Task objective
Convert the data, starting at its beginning and ending at the line containing "common name: Pileated woodpecker", into a two-column CSV with the headers field and value. Give one row per line, enclose each field in quotation marks, and replace any line breaks with spaces.

Collected data entries

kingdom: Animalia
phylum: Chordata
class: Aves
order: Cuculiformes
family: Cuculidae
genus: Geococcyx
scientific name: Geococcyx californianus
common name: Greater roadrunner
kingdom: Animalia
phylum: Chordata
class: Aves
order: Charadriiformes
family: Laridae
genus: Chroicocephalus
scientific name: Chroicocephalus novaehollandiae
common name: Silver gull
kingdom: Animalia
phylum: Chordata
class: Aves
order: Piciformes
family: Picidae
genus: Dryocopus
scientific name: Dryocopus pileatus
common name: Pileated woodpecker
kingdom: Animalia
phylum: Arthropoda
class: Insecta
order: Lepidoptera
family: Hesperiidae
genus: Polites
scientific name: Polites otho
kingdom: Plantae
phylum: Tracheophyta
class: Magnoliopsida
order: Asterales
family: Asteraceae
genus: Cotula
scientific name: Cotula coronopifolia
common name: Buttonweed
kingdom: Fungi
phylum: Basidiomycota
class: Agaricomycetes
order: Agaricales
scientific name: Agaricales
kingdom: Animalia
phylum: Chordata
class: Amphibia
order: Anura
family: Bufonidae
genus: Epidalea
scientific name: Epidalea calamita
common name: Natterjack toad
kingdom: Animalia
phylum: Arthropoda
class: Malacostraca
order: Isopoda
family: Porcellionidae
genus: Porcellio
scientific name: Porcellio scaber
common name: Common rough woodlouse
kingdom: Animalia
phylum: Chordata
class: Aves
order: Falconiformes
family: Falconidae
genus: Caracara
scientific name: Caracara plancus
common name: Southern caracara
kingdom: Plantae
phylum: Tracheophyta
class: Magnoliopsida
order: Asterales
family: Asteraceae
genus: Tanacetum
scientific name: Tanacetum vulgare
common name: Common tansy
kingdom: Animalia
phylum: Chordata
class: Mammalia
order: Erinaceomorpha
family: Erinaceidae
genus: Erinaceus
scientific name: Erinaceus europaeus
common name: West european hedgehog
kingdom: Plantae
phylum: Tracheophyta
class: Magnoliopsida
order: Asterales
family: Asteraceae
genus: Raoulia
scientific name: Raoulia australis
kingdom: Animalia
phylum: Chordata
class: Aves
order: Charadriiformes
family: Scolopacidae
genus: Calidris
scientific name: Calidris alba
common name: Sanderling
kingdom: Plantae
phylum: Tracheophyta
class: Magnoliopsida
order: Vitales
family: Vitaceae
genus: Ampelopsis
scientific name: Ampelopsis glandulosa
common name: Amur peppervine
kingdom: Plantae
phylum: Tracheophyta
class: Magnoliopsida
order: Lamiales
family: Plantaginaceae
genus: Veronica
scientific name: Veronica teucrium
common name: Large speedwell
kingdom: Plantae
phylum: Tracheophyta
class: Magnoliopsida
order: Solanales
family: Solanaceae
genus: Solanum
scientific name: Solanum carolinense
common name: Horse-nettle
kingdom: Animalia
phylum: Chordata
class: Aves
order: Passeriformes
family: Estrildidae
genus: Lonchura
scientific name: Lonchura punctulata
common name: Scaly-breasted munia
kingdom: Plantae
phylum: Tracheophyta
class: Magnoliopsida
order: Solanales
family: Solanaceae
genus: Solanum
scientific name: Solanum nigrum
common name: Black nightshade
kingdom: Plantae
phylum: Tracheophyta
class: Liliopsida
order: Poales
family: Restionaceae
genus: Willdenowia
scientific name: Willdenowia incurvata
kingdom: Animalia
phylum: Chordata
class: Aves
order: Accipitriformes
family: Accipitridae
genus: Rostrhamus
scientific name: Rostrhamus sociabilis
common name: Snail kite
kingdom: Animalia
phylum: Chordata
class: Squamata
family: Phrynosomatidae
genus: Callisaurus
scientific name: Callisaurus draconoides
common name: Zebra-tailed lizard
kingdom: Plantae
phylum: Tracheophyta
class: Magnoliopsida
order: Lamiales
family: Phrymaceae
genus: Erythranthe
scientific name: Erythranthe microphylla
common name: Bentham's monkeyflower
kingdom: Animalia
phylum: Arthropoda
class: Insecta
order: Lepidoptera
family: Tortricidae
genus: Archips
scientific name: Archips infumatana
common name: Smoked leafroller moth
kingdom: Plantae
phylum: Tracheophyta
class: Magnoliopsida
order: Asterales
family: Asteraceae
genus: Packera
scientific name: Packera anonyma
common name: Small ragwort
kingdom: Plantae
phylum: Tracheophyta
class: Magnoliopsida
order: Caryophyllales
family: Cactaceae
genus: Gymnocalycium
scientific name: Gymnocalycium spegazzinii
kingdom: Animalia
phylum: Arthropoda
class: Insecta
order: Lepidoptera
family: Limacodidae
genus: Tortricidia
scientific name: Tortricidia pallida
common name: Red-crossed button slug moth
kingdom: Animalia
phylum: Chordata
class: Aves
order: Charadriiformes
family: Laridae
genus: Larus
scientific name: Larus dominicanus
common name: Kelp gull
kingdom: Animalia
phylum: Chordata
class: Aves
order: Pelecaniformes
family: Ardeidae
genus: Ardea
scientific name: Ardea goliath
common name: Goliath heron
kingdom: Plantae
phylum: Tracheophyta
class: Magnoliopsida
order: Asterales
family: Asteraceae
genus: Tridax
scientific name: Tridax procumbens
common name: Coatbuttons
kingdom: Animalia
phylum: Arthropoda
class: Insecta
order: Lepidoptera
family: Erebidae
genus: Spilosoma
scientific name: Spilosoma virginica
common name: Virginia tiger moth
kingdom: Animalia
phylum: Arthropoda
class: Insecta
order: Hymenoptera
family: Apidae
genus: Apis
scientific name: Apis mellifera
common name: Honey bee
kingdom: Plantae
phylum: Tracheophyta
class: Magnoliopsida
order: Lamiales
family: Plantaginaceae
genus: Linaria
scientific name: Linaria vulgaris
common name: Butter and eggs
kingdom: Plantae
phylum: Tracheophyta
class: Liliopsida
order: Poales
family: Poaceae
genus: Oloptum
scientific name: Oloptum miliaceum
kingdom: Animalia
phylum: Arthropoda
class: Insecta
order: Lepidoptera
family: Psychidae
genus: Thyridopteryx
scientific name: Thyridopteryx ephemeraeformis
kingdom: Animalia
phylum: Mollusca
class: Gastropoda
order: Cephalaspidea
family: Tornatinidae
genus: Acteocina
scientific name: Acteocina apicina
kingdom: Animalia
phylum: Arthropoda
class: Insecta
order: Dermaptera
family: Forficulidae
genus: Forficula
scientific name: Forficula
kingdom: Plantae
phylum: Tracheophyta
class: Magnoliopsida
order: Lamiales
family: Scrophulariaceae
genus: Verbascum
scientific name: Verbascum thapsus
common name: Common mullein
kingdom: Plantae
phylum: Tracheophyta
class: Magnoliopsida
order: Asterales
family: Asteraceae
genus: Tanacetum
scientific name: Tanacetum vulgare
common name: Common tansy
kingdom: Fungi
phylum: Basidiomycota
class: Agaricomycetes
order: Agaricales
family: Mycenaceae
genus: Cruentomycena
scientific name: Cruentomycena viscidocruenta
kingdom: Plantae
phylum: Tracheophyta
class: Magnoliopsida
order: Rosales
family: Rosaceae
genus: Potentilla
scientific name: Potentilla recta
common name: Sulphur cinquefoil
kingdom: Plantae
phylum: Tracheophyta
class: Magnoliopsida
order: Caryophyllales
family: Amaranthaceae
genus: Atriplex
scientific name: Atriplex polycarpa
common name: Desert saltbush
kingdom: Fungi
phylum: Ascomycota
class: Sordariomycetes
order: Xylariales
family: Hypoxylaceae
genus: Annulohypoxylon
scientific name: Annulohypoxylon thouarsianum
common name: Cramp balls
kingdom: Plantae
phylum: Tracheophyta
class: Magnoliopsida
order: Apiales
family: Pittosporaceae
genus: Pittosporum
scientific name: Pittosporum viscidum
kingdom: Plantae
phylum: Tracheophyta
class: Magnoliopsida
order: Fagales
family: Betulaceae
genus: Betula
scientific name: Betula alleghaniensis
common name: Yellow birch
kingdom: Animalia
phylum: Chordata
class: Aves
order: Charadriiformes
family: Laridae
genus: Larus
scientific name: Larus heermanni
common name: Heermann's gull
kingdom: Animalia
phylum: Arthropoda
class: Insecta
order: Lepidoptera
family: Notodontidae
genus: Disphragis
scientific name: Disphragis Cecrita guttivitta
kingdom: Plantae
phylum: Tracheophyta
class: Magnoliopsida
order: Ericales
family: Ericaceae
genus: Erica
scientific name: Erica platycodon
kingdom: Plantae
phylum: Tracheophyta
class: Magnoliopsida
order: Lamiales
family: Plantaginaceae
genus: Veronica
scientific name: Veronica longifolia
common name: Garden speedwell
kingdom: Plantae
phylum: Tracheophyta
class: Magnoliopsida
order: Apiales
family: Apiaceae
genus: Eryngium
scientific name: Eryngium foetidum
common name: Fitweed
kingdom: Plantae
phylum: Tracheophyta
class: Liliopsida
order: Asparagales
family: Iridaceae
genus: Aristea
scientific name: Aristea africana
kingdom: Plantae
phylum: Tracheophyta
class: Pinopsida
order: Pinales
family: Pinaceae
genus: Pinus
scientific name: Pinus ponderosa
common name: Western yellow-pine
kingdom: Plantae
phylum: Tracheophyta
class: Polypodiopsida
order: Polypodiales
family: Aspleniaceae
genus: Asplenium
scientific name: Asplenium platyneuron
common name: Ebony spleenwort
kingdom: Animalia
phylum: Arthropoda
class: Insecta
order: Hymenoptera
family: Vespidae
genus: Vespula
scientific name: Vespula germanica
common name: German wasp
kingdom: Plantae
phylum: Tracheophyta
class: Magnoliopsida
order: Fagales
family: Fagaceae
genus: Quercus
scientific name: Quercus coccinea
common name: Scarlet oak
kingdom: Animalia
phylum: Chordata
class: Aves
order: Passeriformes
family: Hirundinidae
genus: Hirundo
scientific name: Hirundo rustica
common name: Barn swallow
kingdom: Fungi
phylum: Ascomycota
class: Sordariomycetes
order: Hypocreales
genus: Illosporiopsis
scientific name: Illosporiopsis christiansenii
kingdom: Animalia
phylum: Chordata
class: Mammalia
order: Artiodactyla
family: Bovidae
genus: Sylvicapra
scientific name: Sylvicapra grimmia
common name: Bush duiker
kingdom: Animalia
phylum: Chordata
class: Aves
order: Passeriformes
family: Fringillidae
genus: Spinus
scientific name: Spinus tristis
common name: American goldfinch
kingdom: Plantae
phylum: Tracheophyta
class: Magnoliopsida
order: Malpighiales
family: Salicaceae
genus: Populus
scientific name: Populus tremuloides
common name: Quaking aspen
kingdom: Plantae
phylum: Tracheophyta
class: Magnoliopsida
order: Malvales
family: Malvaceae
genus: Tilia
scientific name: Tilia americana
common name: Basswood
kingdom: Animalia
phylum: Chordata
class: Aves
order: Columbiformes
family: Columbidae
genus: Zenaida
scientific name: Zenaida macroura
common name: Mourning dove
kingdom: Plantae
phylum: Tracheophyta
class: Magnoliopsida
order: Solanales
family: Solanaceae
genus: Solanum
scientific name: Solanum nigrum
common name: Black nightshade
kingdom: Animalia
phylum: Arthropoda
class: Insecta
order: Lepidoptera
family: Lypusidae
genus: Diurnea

Solution for this task
field,value
"kingdom:","Animalia"
"phylum:","Chordata"
"class:","Aves"
"order:","Cuculiformes"
"family:","Cuculidae"
"genus:","Geococcyx"
"scientific name:","Geococcyx californianus"
"common name:","Greater roadrunner"
"kingdom:","Animalia"
"phylum:","Chordata"
"class:","Aves"
"order:","Charadriiformes"
"family:","Laridae"
"genus:","Chroicocephalus"
"scientific name:","Chroicocephalus novaehollandiae"
"common name:","Silver gull"
"kingdom:","Animalia"
"phylum:","Chordata"
"class:","Aves"
"order:","Piciformes"
"family:","Picidae"
"genus:","Dryocopus"
"scientific name:","Dryocopus pileatus"
"common name:","Pileated woodpecker"